_Exercise data_:
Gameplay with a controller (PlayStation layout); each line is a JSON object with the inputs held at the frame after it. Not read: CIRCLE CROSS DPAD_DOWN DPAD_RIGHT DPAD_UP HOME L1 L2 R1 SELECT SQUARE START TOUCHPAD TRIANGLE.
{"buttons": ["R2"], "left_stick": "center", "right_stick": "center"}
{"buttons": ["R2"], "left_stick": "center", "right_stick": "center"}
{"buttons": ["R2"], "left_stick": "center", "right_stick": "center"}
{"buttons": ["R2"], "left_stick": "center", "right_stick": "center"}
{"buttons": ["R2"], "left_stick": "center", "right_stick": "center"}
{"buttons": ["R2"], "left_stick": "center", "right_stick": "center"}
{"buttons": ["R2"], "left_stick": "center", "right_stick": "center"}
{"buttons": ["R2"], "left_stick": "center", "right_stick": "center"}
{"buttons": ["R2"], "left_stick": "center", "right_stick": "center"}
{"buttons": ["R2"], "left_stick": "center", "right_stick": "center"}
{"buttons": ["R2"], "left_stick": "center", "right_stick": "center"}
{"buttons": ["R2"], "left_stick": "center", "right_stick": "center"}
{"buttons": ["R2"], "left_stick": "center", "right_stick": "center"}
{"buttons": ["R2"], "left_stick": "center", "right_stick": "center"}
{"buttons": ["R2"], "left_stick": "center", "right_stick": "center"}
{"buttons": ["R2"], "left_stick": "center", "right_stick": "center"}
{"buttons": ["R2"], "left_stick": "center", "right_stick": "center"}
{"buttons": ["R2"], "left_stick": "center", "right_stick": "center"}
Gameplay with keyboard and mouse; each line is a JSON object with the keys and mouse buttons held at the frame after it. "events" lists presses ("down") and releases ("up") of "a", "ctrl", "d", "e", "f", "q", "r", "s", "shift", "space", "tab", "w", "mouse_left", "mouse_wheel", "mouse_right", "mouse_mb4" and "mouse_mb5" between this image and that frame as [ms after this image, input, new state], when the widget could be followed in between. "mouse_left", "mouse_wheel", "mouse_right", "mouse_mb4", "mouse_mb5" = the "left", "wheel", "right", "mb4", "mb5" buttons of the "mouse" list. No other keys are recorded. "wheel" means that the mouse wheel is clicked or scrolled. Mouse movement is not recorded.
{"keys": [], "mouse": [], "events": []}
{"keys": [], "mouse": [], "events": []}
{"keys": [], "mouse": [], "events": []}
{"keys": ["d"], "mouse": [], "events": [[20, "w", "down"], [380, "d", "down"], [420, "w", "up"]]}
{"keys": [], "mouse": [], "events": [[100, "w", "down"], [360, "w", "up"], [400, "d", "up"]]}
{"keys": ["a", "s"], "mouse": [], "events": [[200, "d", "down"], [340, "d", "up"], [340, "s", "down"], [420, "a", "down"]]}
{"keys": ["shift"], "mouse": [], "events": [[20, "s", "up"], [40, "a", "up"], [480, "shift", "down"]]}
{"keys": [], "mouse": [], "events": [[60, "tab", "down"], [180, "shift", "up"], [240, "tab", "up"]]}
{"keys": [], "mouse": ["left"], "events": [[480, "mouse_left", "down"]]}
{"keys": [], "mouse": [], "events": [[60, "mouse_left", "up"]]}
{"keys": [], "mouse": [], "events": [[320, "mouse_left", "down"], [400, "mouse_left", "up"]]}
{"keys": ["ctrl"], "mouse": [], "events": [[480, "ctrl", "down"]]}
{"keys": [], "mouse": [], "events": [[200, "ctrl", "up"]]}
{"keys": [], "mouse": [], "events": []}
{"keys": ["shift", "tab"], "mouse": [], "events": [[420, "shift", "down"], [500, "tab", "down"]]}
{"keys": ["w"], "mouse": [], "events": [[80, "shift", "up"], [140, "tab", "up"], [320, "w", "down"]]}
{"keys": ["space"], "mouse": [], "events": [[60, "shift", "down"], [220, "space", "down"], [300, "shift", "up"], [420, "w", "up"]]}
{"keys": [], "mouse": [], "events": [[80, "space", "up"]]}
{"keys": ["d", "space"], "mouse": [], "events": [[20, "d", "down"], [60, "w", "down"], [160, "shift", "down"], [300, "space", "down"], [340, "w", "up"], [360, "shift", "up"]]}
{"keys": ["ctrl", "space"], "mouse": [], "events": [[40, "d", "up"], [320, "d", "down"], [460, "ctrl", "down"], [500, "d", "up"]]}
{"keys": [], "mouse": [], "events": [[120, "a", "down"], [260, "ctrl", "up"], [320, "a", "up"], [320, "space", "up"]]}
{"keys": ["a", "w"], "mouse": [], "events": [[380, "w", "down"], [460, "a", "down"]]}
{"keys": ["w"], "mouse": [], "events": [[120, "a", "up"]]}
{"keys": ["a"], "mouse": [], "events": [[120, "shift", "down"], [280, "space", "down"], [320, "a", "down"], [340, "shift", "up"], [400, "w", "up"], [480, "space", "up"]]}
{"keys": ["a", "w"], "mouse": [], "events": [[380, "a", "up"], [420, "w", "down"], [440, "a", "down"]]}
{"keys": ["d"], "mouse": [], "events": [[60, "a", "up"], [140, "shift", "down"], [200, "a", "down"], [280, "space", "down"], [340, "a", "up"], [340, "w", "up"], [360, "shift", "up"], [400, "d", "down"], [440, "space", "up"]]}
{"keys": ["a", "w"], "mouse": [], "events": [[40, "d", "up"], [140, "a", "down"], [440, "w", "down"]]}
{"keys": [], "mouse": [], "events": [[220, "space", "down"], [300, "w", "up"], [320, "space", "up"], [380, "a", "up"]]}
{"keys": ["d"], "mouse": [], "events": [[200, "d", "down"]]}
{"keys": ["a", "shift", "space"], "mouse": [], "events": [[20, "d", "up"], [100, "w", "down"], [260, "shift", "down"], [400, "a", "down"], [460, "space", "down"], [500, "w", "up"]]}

_What this task involves_: Could you count the lines in the entries that hold the word "after"? Only the number is wanted.

_Result of the task_: 2